The scrappy school that subsequently moved from the Ag Quad to Quonset huts on the Engineering Quad and, ultimately, to the former quarters of the College of Veterinary Medicine on Tower Road is an integral part of Cornell today.
“ILR’s distinctive focus on the world of work is vital to Cornell’s mission as a land-grant university,” Cornell President Martha E. Pollack said. “Its teaching, research and outreach contribute directly or indirectly to a better life for countless people across the U.S. and beyond.”
ILR alumni carry into a growingly complex world the egalitarian vision of people like banker-turned-politician Irving Ives, from a small town in upstate New York. During his time in the New York State Legislature, he relentlessly drove the idea of a land-grant college that would help bridge the contentious gulf between workers and managers, and in 1945 became the school’s first dean.
ILRies carry the legacy of Frances Perkins. As U.S. secretary of labor for 12 years and the nation’s first woman cabinet member, she was instrumental in driving New Deal policies such as Social Security. As a young woman in 1911, she watched the Triangle Shirtwaist Factory burn. More than 100 garment workers perished; the tragedy was turning point for American workplace safety, and for Perkins.
She went on to guide labor and social policy as a member of Franklin D. Roosevelt’s cabinet, then joined ILR’s faculty in the 1950s.
Meanwhile, ILR grew from a New York state-focused college to a national institution that was beginning to take its labor-management expertise to Chile, Egypt, South Africa and China. Now, programs in India and Vietnam draw students from across Cornell.

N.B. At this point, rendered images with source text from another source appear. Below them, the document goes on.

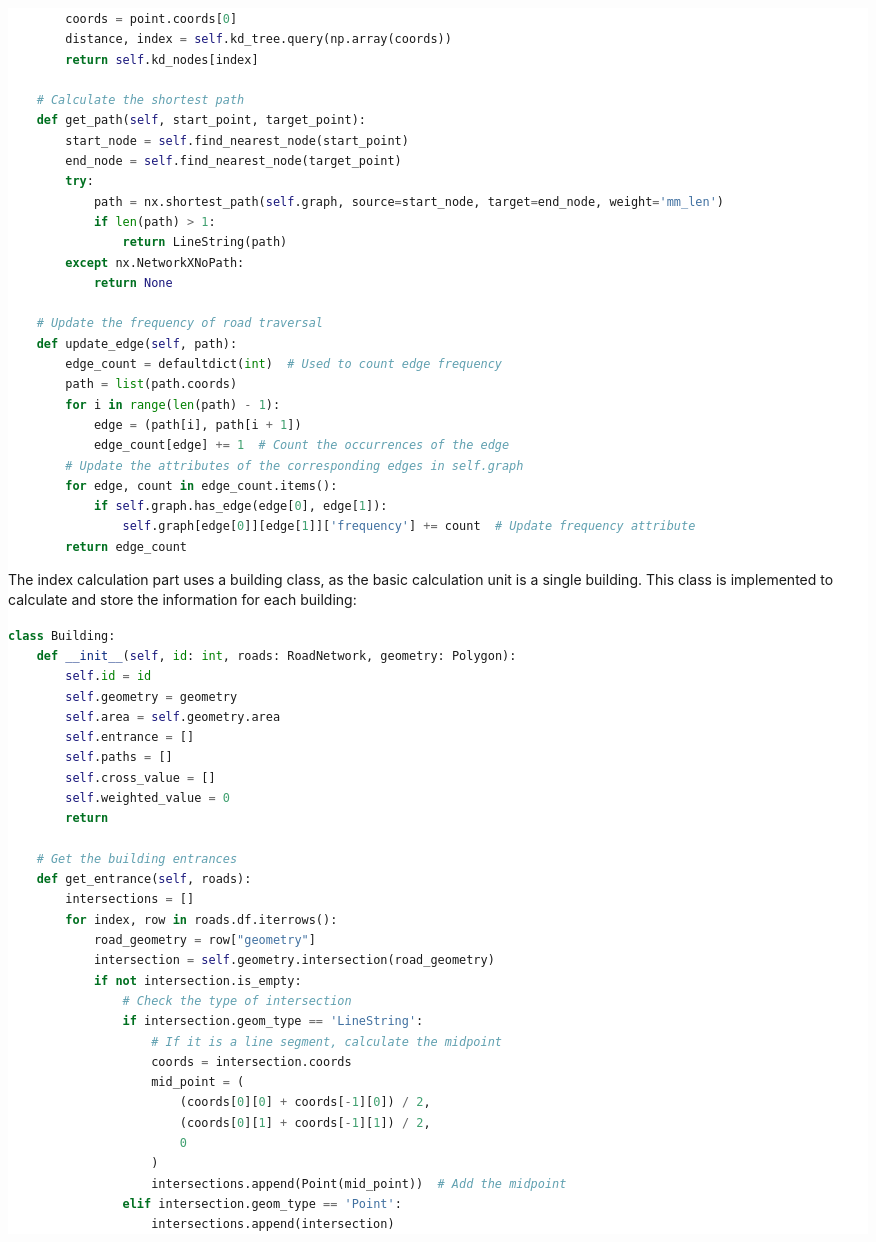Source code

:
 ```python
        coords = point.coords[0]
        distance, index = self.kd_tree.query(np.array(coords))
        return self.kd_nodes[index]
    
    # Calculate the shortest path
    def get_path(self, start_point, target_point):
        start_node = self.find_nearest_node(start_point)
        end_node = self.find_nearest_node(target_point)
        try:
            path = nx.shortest_path(self.graph, source=start_node, target=end_node, weight='mm_len')
            if len(path) > 1:
                return LineString(path)
        except nx.NetworkXNoPath:
            return None
    
    # Update the frequency of road traversal
    def update_edge(self, path):
        edge_count = defaultdict(int)  # Used to count edge frequency
        path = list(path.coords)
        for i in range(len(path) - 1):
            edge = (path[i], path[i + 1]) 
            edge_count[edge] += 1  # Count the occurrences of the edge
        # Update the attributes of the corresponding edges in self.graph
        for edge, count in edge_count.items():
            if self.graph.has_edge(edge[0], edge[1]): 
                self.graph[edge[0]][edge[1]]['frequency'] += count  # Update frequency attribute
        return edge_count
```

The index calculation part uses a building class, as the basic calculation unit is a single building. This class is implemented to calculate and store the information for each building:

```python
class Building:
    def __init__(self, id: int, roads: RoadNetwork, geometry: Polygon):
        self.id = id
        self.geometry = geometry
        self.area = self.geometry.area
        self.entrance = []
        self.paths = []
        self.cross_value = []
        self.weighted_value = 0
        return
    
    # Get the building entrances
    def get_entrance(self, roads):
        intersections = []
        for index, row in roads.df.iterrows():
            road_geometry = row["geometry"]
            intersection = self.geometry.intersection(road_geometry)
            if not intersection.is_empty:
                # Check the type of intersection
                if intersection.geom_type == 'LineString':
                    # If it is a line segment, calculate the midpoint
                    coords = intersection.coords
                    mid_point = (
                        (coords[0][0] + coords[-1][0]) / 2,
                        (coords[0][1] + coords[-1][1]) / 2,
                        0
                    )
                    intersections.append(Point(mid_point))  # Add the midpoint
                elif intersection.geom_type == 'Point':
                    intersections.append(intersection)
```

ILR has expanded its research, teaching and outreach to include a new New York City hub, and co-labs in Buffalo and Ithaca, which allow students and faculty to study local community issues. ILR faculty collaborate on research with colleagues across the Ithaca campus, as well as at Weill Cornell Medicine and Cornell Tech.
The school is led today by Dean Alexander Colvin, Ph.D. ’99, the Kenneth F. Kahn ’69 Dean and the Martin F. Scheinman ’75, M.S. ’76, Professor of Conflict Resolution. Colvin’s scholarly research on mandatory arbitration has been quoted twice in the past three years by U.S. Supreme Court Justice Ruth Bader Ginsburg ’54.
“In the next 75 years,” Colvin said, “the ILR School will continue shaping work, labor and employment in ways that lead to more equitable, prosperous and sustainable outcomes, with greater voice at work. The anniversary is also the beginning of our next 75 years, as we help society navigate globalization, waves of new technology, the breakdown of traditional careers, the need for greater racial justice, a more diverse workforce and many other issues central to the future of work.”
Mary Catt is the ILR School’s communications director.